Food & Drink Magazine

Yucca Chips x Guacamole

By Lucasryden @saborkitchen

It’s halftime and the Chargers are down 14-7.  You’re six beers deep and in desperate need of some real, manly nutrition to offset those hunger pangs.  But you’ve only got 15 minutes.  So you leap off the couch and make a dash for the kitchen, weaving between tattered copies of Esquire and empty cans of Coors Light with running-back precision.  Just as you’re about to perform your signature end zone routine, you realize something important – that you haven’t been grocery shopping in over two weeks, and that your epic touchdown is about to be called back to the 50 yard line.

This happened to me last week, minus the football and the Coors Light.  (Sorry Rivers, but I’ve completely and wholeheartedly given up on you).  I was starving on a Sunday afternoon with nothing to show for it except a sorry bag of random produce. Tomatoes, onion, avocado, and a large phallic object covered in wiry brown hair.  Hungry and confused, I tried to remember what the hell this thing was and why I bought it in the first place.  It must have sat in that bag for at least 2 weeks – probably longer – before I ever acknowledged its existence.


yucca chips x guacamole


I was staring at a yucca root.  The odd-looking bulb of a shrub from South America, used extensively in native culture but virtually unidentifiable in the modern world.  Also known as cassava, the yucca’s white, starchy flesh is typically served boiled, steamed, or used as a thickener in cakes and pastries.  It has both antioxidant and anti-arthritic properties, and has played a central role in the diets of Central and South America since, like, forever.

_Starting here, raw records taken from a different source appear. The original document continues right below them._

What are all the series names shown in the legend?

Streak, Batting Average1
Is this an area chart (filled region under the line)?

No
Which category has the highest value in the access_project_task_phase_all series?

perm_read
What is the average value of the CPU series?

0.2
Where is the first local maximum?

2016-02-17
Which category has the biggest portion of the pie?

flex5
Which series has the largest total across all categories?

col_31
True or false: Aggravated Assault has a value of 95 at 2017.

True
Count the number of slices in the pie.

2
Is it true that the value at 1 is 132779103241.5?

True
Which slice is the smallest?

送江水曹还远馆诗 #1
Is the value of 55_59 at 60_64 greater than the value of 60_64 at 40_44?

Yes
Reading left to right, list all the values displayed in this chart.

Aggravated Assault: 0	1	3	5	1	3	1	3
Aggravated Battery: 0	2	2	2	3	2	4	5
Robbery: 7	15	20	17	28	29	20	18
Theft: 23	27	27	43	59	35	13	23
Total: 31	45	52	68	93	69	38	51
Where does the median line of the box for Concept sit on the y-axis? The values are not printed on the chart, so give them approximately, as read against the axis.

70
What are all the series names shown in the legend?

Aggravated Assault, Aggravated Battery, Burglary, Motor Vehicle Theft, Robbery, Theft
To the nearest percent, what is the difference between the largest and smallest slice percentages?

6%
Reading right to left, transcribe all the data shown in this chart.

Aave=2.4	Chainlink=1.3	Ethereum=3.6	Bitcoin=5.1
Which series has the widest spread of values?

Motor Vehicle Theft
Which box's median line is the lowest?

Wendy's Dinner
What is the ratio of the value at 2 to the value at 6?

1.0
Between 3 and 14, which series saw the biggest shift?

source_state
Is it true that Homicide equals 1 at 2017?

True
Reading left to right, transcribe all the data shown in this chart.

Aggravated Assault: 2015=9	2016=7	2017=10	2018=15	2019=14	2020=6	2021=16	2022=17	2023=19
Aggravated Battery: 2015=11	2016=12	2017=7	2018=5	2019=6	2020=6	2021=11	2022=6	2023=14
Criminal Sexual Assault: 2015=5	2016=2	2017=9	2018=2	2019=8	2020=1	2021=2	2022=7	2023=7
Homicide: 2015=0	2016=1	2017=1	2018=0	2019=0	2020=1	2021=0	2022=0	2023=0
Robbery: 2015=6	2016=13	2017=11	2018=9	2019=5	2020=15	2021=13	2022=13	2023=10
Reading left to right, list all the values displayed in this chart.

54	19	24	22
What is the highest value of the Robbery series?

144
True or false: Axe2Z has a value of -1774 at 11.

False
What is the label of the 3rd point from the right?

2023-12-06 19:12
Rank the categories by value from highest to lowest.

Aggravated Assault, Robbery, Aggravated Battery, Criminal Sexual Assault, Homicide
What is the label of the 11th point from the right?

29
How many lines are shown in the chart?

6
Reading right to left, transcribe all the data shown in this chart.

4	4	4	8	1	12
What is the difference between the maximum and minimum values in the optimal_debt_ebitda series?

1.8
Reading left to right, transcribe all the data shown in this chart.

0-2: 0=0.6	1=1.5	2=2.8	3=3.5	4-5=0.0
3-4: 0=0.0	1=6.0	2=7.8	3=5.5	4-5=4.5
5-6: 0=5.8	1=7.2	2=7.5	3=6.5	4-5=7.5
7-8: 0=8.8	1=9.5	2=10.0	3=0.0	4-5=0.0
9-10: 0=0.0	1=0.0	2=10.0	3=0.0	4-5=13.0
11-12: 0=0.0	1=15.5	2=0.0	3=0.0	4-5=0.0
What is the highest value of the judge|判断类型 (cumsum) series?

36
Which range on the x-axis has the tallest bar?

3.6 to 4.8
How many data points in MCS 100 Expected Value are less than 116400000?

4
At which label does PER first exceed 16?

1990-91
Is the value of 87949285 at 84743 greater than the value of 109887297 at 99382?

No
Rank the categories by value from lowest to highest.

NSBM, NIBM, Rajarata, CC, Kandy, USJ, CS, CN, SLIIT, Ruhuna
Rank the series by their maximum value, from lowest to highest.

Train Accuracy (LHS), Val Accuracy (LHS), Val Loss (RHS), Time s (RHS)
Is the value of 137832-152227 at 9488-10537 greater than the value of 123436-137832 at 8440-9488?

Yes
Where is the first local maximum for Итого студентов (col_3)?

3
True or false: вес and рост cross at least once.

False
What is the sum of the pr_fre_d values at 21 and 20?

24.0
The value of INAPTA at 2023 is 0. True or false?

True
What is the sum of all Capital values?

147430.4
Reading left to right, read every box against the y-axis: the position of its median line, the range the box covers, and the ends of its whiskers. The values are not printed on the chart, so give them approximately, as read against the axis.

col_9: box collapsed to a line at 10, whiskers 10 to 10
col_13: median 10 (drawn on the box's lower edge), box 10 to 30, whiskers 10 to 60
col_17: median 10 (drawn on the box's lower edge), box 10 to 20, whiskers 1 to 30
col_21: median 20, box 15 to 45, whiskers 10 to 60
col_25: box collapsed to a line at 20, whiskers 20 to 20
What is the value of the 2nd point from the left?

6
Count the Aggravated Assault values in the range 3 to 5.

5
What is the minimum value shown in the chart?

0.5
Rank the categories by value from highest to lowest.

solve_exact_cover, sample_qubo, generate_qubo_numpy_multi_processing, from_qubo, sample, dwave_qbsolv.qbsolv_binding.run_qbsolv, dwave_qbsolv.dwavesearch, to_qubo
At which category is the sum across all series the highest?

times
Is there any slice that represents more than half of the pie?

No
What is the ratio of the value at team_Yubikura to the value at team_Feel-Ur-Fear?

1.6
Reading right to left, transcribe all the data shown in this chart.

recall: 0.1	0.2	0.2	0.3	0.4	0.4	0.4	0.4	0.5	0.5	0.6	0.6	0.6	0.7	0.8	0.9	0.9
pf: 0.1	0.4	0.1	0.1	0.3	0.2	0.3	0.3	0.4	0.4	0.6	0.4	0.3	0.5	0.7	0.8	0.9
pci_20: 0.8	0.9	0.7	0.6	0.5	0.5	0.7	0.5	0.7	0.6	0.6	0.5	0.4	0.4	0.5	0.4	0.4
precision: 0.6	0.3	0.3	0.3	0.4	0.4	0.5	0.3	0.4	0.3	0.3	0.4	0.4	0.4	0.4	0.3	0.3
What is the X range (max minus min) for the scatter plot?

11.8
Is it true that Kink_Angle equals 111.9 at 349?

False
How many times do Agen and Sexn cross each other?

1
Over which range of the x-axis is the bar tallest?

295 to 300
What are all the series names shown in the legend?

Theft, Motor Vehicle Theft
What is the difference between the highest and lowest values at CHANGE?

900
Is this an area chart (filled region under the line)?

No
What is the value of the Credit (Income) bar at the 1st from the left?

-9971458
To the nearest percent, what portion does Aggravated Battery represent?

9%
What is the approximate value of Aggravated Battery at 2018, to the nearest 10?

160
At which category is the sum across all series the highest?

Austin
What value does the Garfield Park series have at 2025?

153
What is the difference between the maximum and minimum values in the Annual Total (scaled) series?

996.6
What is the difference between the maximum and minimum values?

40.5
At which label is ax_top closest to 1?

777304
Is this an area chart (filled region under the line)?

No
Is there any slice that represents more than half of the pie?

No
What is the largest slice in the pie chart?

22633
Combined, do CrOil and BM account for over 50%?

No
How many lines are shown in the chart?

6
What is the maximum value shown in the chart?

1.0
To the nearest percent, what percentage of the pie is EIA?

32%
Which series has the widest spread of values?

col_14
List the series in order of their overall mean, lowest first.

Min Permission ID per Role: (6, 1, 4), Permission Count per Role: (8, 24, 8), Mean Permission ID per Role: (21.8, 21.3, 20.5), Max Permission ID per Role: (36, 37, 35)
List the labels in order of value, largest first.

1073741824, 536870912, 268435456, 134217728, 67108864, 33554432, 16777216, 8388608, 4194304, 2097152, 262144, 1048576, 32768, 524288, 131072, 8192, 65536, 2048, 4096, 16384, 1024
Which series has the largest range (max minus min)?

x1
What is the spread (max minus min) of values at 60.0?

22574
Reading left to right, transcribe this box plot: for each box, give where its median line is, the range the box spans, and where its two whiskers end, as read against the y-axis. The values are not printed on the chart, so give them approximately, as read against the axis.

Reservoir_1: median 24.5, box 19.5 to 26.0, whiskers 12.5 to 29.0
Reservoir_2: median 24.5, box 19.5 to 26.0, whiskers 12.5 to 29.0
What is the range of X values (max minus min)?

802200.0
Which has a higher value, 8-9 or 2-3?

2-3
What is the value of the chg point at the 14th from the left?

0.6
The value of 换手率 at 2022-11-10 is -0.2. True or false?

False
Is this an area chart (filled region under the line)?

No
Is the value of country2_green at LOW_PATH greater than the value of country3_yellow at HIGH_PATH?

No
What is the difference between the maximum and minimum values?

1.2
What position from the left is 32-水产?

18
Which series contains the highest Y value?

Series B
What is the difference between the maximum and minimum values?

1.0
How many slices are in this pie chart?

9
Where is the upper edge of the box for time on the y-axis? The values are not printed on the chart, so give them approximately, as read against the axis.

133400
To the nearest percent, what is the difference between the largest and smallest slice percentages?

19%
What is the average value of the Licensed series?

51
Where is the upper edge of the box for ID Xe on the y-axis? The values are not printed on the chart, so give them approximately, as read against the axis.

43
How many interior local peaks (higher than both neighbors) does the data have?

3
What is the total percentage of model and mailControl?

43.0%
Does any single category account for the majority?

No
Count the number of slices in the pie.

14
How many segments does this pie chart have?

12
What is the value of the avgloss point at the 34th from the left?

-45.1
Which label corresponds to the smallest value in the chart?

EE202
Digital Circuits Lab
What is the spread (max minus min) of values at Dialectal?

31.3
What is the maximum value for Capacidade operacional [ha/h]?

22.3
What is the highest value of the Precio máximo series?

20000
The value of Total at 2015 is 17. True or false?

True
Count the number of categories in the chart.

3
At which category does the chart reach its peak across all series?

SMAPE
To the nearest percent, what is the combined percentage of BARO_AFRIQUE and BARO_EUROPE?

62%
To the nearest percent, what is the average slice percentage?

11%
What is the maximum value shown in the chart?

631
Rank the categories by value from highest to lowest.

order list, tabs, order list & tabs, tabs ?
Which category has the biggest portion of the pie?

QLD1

But I was craving tortilla chips, not boiled mush.  So I threw caution to the wind and starting slicing my root paper-thin.  Ten minutes and two burnt fingers later, I had a bowl of something weird that tasted pretty damn good.  Crunchy like a tortilla chip, but thicker and more filling.  I paired my yucca chips with a bowl of tequila-infused guacamole to take the edge off my Sunday hangover.  I recommend you do the same.

Yucca Chips

1 yucca (cassava) root
1 cup vegetable oil
1 lime
sea salt
black pepper

Directions: Slice the root thinly (1/8 inch slices). Heat the oil until very hot. Fry the slices for 2-3 minutes, then remove and pat dry with a paper towel. Toss with salt, pepper, and a generous squeeze of lime.

Tequila-Infused Guacamole

4 ripe avocados
1 large tomato
1/2 red onion
1 serrano chili
1/2 tsp smoked paprika
1 shot tequila
juice of 2 limes
sea salt
black pepper

Directions: Dice the tomato, red onion, and serrano chili. Combine in a large bowl and add avocado meat, paprika, tequila, and lime. Mix until smooth, adding salt and pepper to taste.